**HOW TO COMPLETE THIS TASK**
Copy every line of the data in which the word "object" occurs.

**Stored data entries**
------------------------------------
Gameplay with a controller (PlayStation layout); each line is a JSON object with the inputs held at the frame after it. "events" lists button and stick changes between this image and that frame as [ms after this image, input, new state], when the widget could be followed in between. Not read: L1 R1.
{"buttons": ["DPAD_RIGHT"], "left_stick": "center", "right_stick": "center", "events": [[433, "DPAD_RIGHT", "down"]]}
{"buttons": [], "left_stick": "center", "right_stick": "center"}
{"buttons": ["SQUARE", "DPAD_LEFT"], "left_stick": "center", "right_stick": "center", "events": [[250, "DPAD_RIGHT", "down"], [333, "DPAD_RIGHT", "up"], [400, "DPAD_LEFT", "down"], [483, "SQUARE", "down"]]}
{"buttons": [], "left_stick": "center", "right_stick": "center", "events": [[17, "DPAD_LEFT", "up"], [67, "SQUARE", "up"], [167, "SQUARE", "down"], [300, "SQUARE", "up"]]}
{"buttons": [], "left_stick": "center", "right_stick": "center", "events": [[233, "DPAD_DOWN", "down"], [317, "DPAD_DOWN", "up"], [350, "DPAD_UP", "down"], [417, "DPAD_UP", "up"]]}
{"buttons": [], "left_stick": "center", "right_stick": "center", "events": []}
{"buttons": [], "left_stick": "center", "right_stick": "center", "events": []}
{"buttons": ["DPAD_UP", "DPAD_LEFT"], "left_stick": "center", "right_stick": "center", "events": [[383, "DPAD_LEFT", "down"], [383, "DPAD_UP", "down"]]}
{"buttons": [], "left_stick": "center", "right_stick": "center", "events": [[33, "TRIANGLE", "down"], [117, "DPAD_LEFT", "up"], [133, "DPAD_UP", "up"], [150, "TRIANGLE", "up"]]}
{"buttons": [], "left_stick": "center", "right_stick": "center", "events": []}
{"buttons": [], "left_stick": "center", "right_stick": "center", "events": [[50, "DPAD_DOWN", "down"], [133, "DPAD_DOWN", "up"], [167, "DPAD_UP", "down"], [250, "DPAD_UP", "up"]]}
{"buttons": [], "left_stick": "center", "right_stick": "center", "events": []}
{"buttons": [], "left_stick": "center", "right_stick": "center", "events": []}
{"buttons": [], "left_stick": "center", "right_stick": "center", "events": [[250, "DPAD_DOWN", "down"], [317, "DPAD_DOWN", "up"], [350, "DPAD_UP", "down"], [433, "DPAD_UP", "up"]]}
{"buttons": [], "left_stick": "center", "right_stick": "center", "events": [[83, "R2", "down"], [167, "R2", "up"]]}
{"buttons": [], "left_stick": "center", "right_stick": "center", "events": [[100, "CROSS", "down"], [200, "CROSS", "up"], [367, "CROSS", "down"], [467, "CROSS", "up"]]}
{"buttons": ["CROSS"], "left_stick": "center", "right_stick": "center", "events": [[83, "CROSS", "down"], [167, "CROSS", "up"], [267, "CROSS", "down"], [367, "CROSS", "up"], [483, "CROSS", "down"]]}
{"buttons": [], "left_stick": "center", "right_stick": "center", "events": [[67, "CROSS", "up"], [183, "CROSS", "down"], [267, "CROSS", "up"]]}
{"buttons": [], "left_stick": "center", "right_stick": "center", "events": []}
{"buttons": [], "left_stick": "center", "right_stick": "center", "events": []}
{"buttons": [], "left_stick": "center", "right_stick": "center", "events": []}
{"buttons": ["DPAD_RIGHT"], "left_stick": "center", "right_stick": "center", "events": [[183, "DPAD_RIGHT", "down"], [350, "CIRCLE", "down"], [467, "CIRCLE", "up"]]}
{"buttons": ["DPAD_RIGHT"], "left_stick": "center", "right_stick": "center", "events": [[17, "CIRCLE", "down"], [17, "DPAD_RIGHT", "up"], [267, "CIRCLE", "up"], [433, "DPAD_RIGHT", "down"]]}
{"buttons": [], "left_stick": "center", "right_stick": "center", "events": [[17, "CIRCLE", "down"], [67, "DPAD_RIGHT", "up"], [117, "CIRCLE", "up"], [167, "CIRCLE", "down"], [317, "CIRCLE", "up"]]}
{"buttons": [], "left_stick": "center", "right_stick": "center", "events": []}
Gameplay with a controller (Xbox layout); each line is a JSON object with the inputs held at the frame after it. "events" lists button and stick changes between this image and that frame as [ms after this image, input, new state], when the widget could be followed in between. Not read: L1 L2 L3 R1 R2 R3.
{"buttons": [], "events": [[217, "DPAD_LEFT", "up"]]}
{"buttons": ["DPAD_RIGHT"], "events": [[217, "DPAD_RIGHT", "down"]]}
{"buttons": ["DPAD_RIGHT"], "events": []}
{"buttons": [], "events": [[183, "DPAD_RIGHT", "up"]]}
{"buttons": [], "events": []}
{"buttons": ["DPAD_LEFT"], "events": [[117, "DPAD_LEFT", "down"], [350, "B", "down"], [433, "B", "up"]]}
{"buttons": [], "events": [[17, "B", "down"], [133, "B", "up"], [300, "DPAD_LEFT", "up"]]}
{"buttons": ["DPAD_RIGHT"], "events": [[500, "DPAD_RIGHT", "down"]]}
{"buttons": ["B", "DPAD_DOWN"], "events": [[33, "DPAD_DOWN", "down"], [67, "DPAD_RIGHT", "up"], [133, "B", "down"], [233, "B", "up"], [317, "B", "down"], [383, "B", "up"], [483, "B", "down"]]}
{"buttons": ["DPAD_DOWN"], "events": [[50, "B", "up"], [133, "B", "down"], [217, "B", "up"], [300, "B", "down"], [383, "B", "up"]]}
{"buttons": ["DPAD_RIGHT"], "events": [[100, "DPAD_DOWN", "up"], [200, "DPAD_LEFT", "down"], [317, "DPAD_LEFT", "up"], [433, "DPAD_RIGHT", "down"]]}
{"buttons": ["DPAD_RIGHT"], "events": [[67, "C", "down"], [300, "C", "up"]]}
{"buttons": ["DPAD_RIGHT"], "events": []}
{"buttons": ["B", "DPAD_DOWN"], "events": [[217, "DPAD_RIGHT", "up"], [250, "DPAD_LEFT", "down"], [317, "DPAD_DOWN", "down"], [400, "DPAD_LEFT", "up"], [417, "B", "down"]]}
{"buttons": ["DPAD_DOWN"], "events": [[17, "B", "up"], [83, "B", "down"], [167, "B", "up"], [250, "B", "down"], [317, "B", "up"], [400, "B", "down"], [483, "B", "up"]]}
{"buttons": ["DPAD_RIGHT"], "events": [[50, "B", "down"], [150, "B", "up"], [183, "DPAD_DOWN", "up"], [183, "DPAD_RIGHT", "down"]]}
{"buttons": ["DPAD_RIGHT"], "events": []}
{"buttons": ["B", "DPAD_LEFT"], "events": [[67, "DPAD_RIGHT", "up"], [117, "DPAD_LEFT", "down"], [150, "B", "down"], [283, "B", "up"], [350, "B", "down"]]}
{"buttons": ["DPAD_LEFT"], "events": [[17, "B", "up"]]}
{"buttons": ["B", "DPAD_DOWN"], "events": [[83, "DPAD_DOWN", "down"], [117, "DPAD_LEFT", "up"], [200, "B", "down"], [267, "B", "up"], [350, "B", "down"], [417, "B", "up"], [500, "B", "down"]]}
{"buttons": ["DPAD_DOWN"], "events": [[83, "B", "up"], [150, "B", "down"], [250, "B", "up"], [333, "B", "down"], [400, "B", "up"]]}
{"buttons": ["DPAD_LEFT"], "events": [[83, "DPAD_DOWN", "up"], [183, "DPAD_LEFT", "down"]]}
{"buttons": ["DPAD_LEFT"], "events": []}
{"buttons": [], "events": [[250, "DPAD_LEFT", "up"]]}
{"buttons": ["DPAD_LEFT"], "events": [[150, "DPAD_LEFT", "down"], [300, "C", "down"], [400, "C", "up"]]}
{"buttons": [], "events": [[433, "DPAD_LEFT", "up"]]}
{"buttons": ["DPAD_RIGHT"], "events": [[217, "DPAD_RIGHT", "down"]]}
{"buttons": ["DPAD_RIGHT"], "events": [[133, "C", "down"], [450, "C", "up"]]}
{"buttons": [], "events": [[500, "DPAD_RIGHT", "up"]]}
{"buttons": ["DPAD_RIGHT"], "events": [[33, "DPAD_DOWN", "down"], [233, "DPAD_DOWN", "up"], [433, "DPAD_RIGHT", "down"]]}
------------------------------------
**WRITTEN RESPONSE**
Gameplay with a controller (PlayStation layout); each line is a JSON object with the inputs held at the frame after it. "events" lists button and stick changes between this image and that frame as [ms after this image, input, new state], when the widget could be followed in between. Not read: L1 R1.
Gameplay with a controller (Xbox layout); each line is a JSON object with the inputs held at the frame after it. "events" lists button and stick changes between this image and that frame as [ms after this image, input, new state], when the widget could be followed in between. Not read: L1 L2 L3 R1 R2 R3.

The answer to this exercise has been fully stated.